Reading text —
————

Step 1: Establish and Enterprise-Wide Output Audit
You need to identify who owns a document. Who generated this document? You may say “no problem, I can look at the desktop logs.” But what if it was printed from a mobile phone? What if it was triggered by a user from a background application running on a Windows or UNIX server or maybe even a mainframe using an account that's different than the user’s desktop login account? Can you attach identity to that output? Likely not.
Luckily, there is a way to mitigate this. You need a good audit, but how would you audit all your output if people are printing anonymously from several different platforms and applications?
You need a central framework for print. You need the ability to capture the owner of a print job no matter the source, and no matter how they've generated it. Here is where I am going to name names. Using LRS VPS means you can audit output coming from System Z. LRS VPSX will give you audit data from servers, desktops and mobile devices. If somehow you have output that still resists identity, we have solutions for that too. All this data, including dozens of pieces of meta-data attached to each job, is stored either on your own database or managed by LRS in the cloud using LRS Mission Control.

————

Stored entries

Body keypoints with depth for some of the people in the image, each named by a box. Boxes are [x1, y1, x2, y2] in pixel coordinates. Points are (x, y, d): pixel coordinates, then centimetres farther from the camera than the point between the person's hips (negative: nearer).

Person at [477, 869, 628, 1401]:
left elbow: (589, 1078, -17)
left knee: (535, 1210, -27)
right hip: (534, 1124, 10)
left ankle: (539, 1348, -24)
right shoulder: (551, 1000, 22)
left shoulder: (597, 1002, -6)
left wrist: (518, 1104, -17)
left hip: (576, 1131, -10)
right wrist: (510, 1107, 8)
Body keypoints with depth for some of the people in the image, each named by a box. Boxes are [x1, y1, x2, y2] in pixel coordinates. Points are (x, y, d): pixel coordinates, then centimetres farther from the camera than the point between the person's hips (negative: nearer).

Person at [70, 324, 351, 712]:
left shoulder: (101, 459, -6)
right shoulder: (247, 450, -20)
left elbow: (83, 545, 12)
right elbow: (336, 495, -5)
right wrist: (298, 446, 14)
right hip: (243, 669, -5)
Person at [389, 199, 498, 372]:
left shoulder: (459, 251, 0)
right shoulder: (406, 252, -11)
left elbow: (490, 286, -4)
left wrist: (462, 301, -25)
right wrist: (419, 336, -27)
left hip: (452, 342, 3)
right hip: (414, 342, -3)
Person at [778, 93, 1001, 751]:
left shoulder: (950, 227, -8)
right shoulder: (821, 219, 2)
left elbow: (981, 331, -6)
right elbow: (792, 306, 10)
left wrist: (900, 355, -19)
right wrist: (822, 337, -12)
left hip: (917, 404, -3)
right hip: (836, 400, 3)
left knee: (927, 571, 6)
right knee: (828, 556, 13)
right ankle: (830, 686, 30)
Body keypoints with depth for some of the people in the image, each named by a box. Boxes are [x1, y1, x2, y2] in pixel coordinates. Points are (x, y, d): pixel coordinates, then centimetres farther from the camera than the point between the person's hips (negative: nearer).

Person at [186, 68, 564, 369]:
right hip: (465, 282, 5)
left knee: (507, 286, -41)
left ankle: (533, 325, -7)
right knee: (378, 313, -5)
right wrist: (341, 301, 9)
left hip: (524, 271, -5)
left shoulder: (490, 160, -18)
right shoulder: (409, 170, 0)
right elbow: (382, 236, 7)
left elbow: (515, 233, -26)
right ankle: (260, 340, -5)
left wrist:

————

What is needed — Reproduce the full passage on auditing print output, word for word.

Problem solution —
Step 1: Establish and Enterprise-Wide Output Audit
You need to identify who owns a document. Who generated this document? You may say “no problem, I can look at the desktop logs.” But what if it was printed from a mobile phone? What if it was triggered by a user from a background application running on a Windows or UNIX server or maybe even a mainframe using an account that's different than the user’s desktop login account? Can you attach identity to that output? Likely not.
Luckily, there is a way to mitigate this. You need a good audit, but how would you audit all your output if people are printing anonymously from several different platforms and applications?
You need a central framework for print. You need the ability to capture the owner of a print job no matter the source, and no matter how they've generated it. Here is where I am going to name names. Using LRS VPS means you can audit output coming from System Z. LRS VPSX will give you audit data from servers, desktops and mobile devices. If somehow you have output that still resists identity, we have solutions for that too. All this data, including dozens of pieces of meta-data attached to each job, is stored either on your own database or managed by LRS in the cloud using LRS Mission Control.